**PROVIDED RECORDS:**
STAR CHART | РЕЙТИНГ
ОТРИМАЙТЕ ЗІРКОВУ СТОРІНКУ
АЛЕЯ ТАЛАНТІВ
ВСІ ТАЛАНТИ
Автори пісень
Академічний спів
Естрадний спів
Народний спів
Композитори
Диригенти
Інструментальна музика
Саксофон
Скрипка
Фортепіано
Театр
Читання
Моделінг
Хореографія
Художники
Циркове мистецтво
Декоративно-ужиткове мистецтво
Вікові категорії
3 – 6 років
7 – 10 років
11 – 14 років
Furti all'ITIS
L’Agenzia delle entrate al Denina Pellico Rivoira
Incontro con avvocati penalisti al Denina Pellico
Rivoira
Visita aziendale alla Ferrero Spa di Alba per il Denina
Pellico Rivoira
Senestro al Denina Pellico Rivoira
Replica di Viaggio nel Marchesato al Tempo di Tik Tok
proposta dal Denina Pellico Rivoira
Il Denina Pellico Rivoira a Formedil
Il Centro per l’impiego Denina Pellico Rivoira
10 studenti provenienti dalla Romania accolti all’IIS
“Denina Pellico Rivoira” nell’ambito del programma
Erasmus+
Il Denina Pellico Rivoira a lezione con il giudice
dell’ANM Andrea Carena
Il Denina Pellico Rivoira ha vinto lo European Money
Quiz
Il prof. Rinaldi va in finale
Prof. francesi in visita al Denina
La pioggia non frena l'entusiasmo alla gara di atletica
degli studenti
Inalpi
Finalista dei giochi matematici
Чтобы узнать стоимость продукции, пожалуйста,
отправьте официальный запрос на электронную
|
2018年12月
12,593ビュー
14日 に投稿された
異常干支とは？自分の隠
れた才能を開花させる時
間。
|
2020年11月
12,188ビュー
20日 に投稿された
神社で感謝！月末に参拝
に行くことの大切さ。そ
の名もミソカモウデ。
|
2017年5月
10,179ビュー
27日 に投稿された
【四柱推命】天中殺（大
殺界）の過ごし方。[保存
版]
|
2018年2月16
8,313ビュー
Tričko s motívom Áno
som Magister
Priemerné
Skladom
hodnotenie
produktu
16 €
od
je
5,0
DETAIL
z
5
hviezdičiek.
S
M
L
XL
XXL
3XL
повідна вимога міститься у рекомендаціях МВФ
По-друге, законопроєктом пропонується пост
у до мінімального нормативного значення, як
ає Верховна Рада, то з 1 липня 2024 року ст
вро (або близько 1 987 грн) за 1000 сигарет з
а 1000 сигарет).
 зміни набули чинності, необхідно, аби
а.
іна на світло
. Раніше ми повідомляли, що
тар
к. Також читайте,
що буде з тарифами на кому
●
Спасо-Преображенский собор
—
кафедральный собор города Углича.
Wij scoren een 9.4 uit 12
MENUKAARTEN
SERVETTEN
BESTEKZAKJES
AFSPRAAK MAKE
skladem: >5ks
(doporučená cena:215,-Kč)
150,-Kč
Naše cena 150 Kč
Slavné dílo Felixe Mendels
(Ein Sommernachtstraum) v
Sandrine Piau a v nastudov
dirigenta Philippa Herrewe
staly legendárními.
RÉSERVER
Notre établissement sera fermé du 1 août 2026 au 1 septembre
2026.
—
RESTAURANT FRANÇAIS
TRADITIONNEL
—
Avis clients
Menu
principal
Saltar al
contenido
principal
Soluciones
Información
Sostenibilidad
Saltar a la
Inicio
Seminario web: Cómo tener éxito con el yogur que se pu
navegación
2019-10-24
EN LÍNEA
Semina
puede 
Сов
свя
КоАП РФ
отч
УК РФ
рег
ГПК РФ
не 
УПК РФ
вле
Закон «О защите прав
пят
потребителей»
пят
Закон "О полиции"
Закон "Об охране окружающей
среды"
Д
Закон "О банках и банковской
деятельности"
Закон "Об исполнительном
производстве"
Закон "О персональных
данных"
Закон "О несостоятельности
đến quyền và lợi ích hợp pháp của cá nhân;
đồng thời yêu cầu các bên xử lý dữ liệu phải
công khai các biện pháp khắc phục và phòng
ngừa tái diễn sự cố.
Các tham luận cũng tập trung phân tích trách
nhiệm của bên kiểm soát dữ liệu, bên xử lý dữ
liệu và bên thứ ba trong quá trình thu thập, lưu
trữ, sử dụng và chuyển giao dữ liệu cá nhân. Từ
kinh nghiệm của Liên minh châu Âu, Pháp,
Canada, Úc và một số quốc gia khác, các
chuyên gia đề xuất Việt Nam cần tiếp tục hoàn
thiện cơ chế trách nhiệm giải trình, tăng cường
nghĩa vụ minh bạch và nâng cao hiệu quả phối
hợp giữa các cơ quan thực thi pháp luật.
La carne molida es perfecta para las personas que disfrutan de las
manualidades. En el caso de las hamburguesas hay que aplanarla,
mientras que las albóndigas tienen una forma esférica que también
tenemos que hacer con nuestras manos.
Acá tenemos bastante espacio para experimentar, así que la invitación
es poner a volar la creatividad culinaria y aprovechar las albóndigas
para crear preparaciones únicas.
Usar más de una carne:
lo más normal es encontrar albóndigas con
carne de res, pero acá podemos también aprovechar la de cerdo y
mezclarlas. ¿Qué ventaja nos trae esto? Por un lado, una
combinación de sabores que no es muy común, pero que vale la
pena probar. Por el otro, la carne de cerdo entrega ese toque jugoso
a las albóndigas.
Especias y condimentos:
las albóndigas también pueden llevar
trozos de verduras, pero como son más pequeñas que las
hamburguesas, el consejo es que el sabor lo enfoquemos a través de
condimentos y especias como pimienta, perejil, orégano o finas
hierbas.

**EXERCISE BRIEF:**
Counting the line that contains "a las albóndigas." as the first, copy exactly every line through the end of the records, and nothing else.

**EXERCISE RESPONSE:**
a las albóndigas.
Especias y condimentos:
las albóndigas también pueden llevar
trozos de verduras, pero como son más pequeñas que las
hamburguesas, el consejo es que el sabor lo enfoquemos a través de
condimentos y especias como pimienta, perejil, orégano o finas
hierbas.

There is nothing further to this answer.